For applications where circuit resistance is not important to the function, the imbalance in the cable’s conductors is not significant enough to cause a problem. The ASTM standards only specify the cross-sectional area of the conductor and the plating thickness. Yet the variation allowed in the standards yields a range in wire resistance greater than the three-wire RTD compensation method can accept. Most cable manufacturers are able to do much better than what the ASTM standards dictate.

Methods to Mitigate Errors from Cable Imbalance

Steps can be taken to mitigate the problem of cable imbalance in a three-wire RTD. Typically, some compromise needs to be made in order to reduce the effect of cable imbalance. There are several options.

  • Switch from a Three-Wire Sensor to a True Four-Wire Sensor. A true four-wire measurement negates any effect of lead wire resistance; thus, it will always give a superior measurement. It is not always possible to switch to a four-wire configuration. Sometimes, due to space constraints in the probe, or because the existing control or meter infrastructure is configured for three-wire sensors, the option is not available.

  • Increase the Cable Gauge. For a three-wire measurement, the cable conductor gauge used should be as large as possible. The larger the cable gauge, the lower the resistance and the lower the imbalance in the conductors in the cable. Unfortunately, space constraints inside the RTD may not allow for a larger cable size in all applications. Even with a larger cable, there will be a cable length at which the possible cable resistance imbalance will result in the sensor being out of its accuracy tolerance.

  • Splice to a Large Cable Outside the RTD. If space constraints inside the RTD prevent users from incorporating a larger cable size, then a larger cable can be spliced to the small cable outside of the sensor.
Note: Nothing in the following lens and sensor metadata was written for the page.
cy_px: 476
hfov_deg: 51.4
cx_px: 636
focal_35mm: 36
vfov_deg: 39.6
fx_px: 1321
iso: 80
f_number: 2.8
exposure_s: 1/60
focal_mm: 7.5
One drawback to this approach is that in the area of the splice, the cable will be stiffer and have a slightly larger diameter than either of the cables. This may make it difficult to pass the cable through conduit. Also, even with a larger cable gauge in the circuit, there is still a cable length at which the possible cable resistance imbalance will result in the sensor being out of its accuracy tolerance.
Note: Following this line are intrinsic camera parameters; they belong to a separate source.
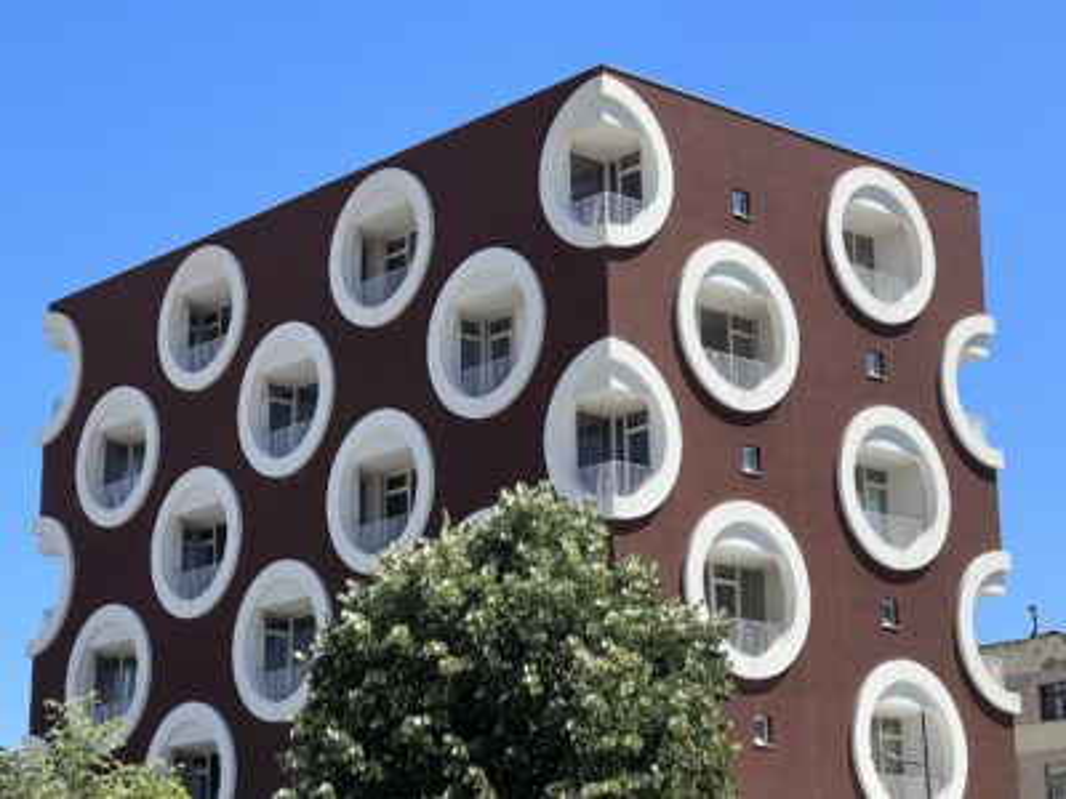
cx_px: 533
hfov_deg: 25.3
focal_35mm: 77
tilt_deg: +15.7
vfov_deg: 19.1
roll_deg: +0.9
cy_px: 400
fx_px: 2371
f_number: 2.8
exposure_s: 1/479
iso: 32
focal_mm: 9
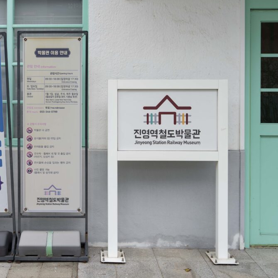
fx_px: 472
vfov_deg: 32.8
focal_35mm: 52
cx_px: 80
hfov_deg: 32.3
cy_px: 138
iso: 100
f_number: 10
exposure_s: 1/125
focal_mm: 40
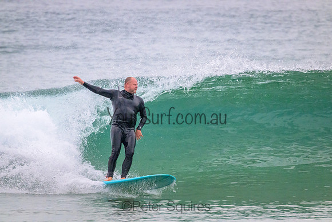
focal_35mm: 800
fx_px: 7379
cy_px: 111
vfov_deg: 1.7
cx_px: 166
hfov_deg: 2.6
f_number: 11
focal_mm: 800
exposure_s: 1/1250
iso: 11400
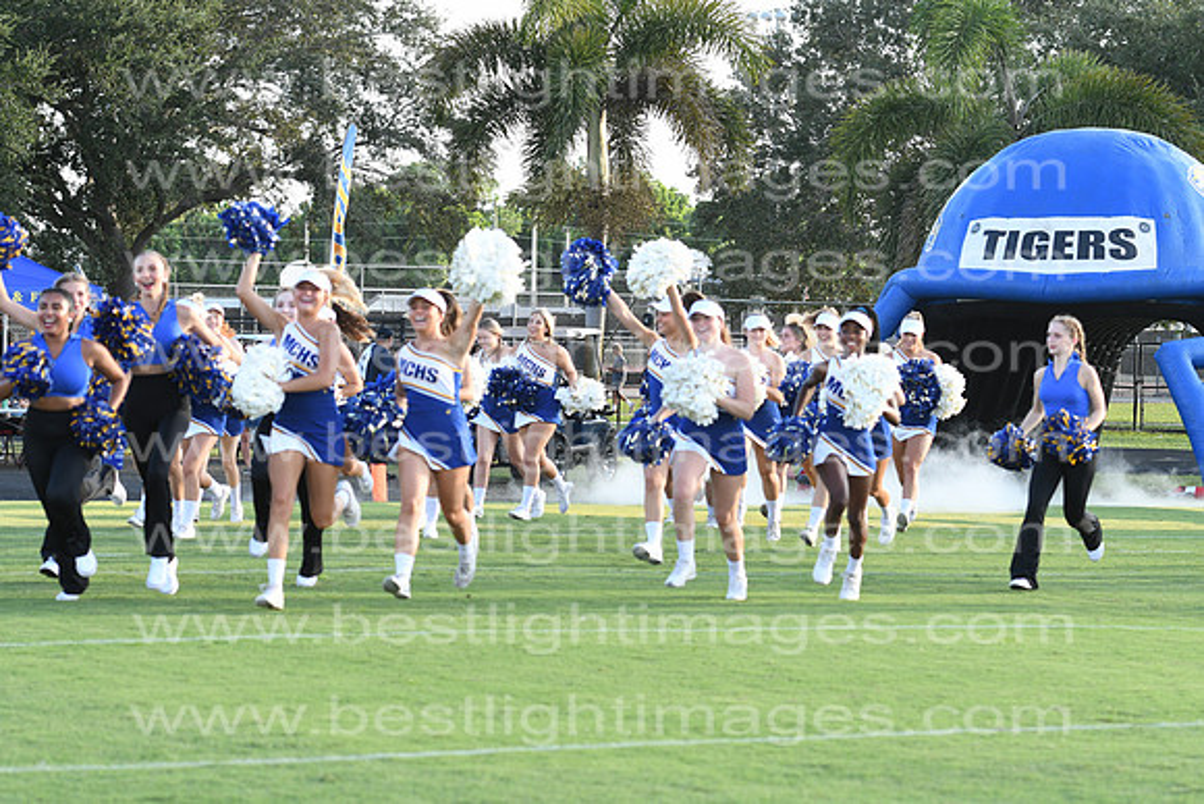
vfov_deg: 10.6
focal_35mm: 129
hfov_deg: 15.9
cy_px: 402
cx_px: 602
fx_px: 4315
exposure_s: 1/500
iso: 400
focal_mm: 86
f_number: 5.6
  • Resistance Trim the Cable and Fix the Length. The cable can be balanced by adding a compensation resistance to the appropriate conductors in the cable. Typically, the compensation resistance is added near the end of the cable to keep it away from process temperatures. To maintain the accuracy of the temperature sensor, it is important that the cable is not cut during installation as this will physically remove the compensation resistance and return the cable to its original unbalanced state.

  • Switch to a Silver-Plated Copper Cable. Switching from a nickel-plated copper to a silver-plated copper cable will allow for longer cable lengths. Unfortunately, silver has a lower temperature rating and does not do particularly well in moist environments.

In conclusion, a high accuracy temperature measurement requires a true four-wire sensor. When the application will not allow this, a three-wire sensor can be used, but the end user should be aware of how the accuracy is potentially being affected by the three-wire circuitry.

Some probe manufacturers do not address the issue of degradation of measurement accuracy with reduced cable gauges or longer cable lengths. However, the cable imbalance issue is always present. By taking into consideration the effects of cable imbalance at the time that a three-wire sensor is specified, and by carefully evaluating and selecting one of the techniques to reduce the effect of cable resistance imbalance, it is possible to produce a three-wire measurement probe that will provide a temperature measurement at the needed accuracy.